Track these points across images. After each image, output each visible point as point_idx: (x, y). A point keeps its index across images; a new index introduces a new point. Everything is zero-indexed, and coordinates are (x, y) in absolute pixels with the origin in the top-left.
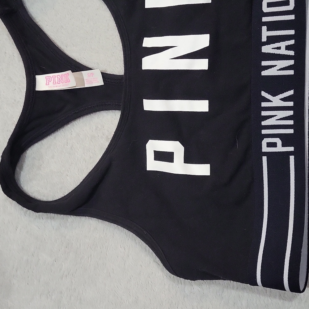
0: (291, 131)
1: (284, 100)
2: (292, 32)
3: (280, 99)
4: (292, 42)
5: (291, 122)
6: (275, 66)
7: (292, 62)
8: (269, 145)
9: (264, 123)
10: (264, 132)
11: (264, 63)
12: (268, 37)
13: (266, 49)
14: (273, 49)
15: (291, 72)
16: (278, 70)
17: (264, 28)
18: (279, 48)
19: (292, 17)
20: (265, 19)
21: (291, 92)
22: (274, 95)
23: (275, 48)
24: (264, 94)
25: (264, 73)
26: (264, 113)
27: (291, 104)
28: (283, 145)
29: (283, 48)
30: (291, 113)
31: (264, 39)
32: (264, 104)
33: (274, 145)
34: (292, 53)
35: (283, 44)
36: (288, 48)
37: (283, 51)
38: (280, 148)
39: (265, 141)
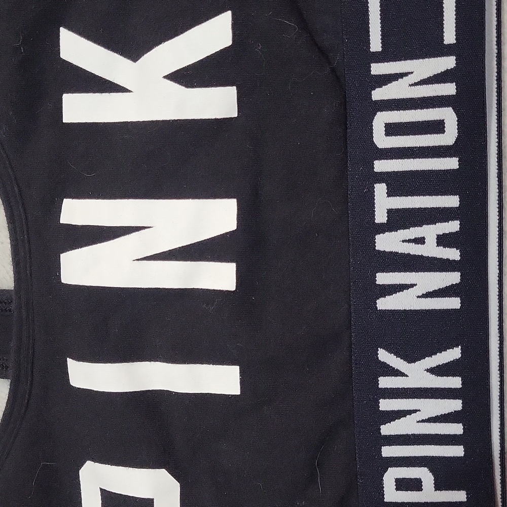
0: (458, 451)
1: (438, 371)
2: (452, 201)
3: (428, 370)
4: (453, 226)
5: (456, 429)
6: (412, 286)
7: (454, 278)
8: (402, 484)
9: (387, 430)
10: (388, 451)
11: (383, 278)
12: (390, 212)
13: (387, 242)
14: (403, 241)
15: (454, 303)
16: (418, 297)
17: (380, 189)
18: (420, 241)
19: (452, 163)
20: (380, 166)
21: (454, 354)
22: (411, 358)
23: (409, 241)
24: (384, 356)
25: (384, 304)
26: (386, 405)
27: (455, 382)
28: (438, 487)
29: (431, 240)
30: (456, 405)
31: (381, 217)
32: (385, 382)
33: (415, 485)
34: (454, 254)
35: (431, 232)
36: (443, 240)
37: (431, 250)
38: (429, 494)
39: (391, 475)
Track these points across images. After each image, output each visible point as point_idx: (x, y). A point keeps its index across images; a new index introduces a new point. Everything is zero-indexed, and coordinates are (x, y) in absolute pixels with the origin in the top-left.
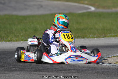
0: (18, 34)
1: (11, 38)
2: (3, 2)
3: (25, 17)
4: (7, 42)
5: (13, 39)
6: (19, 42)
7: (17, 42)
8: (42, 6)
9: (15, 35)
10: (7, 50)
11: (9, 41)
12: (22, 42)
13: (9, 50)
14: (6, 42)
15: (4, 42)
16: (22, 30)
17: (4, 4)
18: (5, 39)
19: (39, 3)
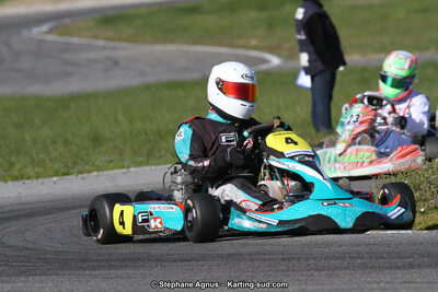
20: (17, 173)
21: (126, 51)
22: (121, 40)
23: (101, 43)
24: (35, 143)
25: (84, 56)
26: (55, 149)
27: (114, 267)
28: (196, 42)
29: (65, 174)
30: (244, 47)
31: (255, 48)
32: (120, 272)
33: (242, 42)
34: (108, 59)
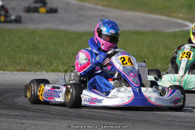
0: (67, 61)
1: (56, 67)
4: (50, 73)
5: (59, 67)
9: (63, 62)
11: (53, 71)
14: (48, 72)
15: (44, 72)
18: (46, 67)
20: (54, 68)
28: (150, 12)
30: (176, 17)
31: (181, 18)
33: (175, 14)
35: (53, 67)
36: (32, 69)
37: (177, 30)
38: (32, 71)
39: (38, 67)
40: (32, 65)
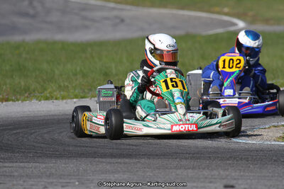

········

## What the task asks
Write every record out again exactly as written. Pictures don't belong in the copy.

## Output for this task
Track these points across images. After each image, output each visible point as point_idx: (x, y). A point keeps its index across images; a new index introduces a new point. Everything is zero-indexed, and coordinates are (x, y) in absolute pixels with the origin in the top-left.
0: (291, 131)
1: (284, 100)
2: (292, 32)
3: (280, 99)
4: (292, 42)
5: (291, 122)
6: (275, 66)
7: (292, 62)
8: (269, 145)
9: (264, 123)
10: (264, 132)
11: (264, 63)
12: (268, 37)
13: (266, 49)
14: (273, 49)
15: (291, 72)
16: (278, 70)
17: (264, 28)
18: (279, 48)
19: (292, 17)
20: (265, 19)
21: (291, 92)
22: (274, 95)
23: (275, 48)
24: (264, 94)
25: (264, 73)
26: (264, 113)
27: (291, 104)
28: (283, 145)
29: (283, 48)
30: (291, 113)
31: (264, 39)
32: (264, 104)
33: (274, 145)
34: (292, 53)
35: (283, 44)
36: (288, 48)
37: (283, 51)
38: (280, 148)
39: (265, 141)
0: (458, 451)
1: (438, 371)
2: (452, 201)
3: (428, 370)
4: (453, 226)
5: (456, 429)
6: (412, 286)
7: (454, 278)
8: (402, 484)
9: (387, 430)
10: (388, 451)
11: (383, 278)
12: (390, 212)
13: (387, 242)
14: (403, 241)
15: (454, 303)
16: (418, 297)
17: (380, 189)
18: (420, 241)
19: (452, 163)
20: (380, 166)
21: (454, 354)
22: (411, 358)
23: (409, 241)
24: (384, 356)
25: (384, 304)
26: (386, 405)
27: (455, 382)
28: (438, 487)
29: (431, 240)
30: (456, 405)
31: (381, 217)
32: (385, 382)
33: (415, 485)
34: (454, 254)
35: (431, 232)
36: (443, 240)
37: (431, 250)
38: (429, 494)
39: (391, 475)
Track these points across images. After each image, output each visible point as point_idx: (x, y). A point keeps its index across images; a new index introduces a new point. Everything is zero-indexed, and coordinates are (x, y) in absolute pixels with the origin in the top-left.
0: (18, 34)
1: (11, 38)
2: (3, 2)
3: (25, 17)
4: (7, 42)
5: (13, 39)
6: (19, 42)
7: (17, 42)
8: (42, 6)
9: (15, 35)
10: (7, 50)
11: (9, 41)
12: (22, 42)
13: (9, 50)
14: (6, 42)
15: (4, 42)
16: (22, 30)
17: (4, 4)
18: (5, 39)
19: (39, 3)
20: (17, 173)
21: (126, 51)
22: (121, 40)
23: (101, 43)
24: (35, 143)
25: (84, 56)
26: (55, 149)
27: (114, 267)
28: (196, 42)
29: (65, 174)
30: (244, 47)
31: (255, 48)
32: (120, 272)
33: (242, 42)
34: (108, 59)
0: (67, 61)
1: (56, 67)
4: (50, 73)
5: (59, 67)
9: (63, 62)
11: (53, 71)
14: (48, 72)
15: (44, 72)
18: (46, 67)
20: (54, 68)
28: (150, 12)
30: (176, 17)
31: (181, 18)
33: (175, 14)
35: (53, 67)
36: (32, 69)
37: (177, 30)
38: (32, 71)
39: (38, 67)
40: (32, 65)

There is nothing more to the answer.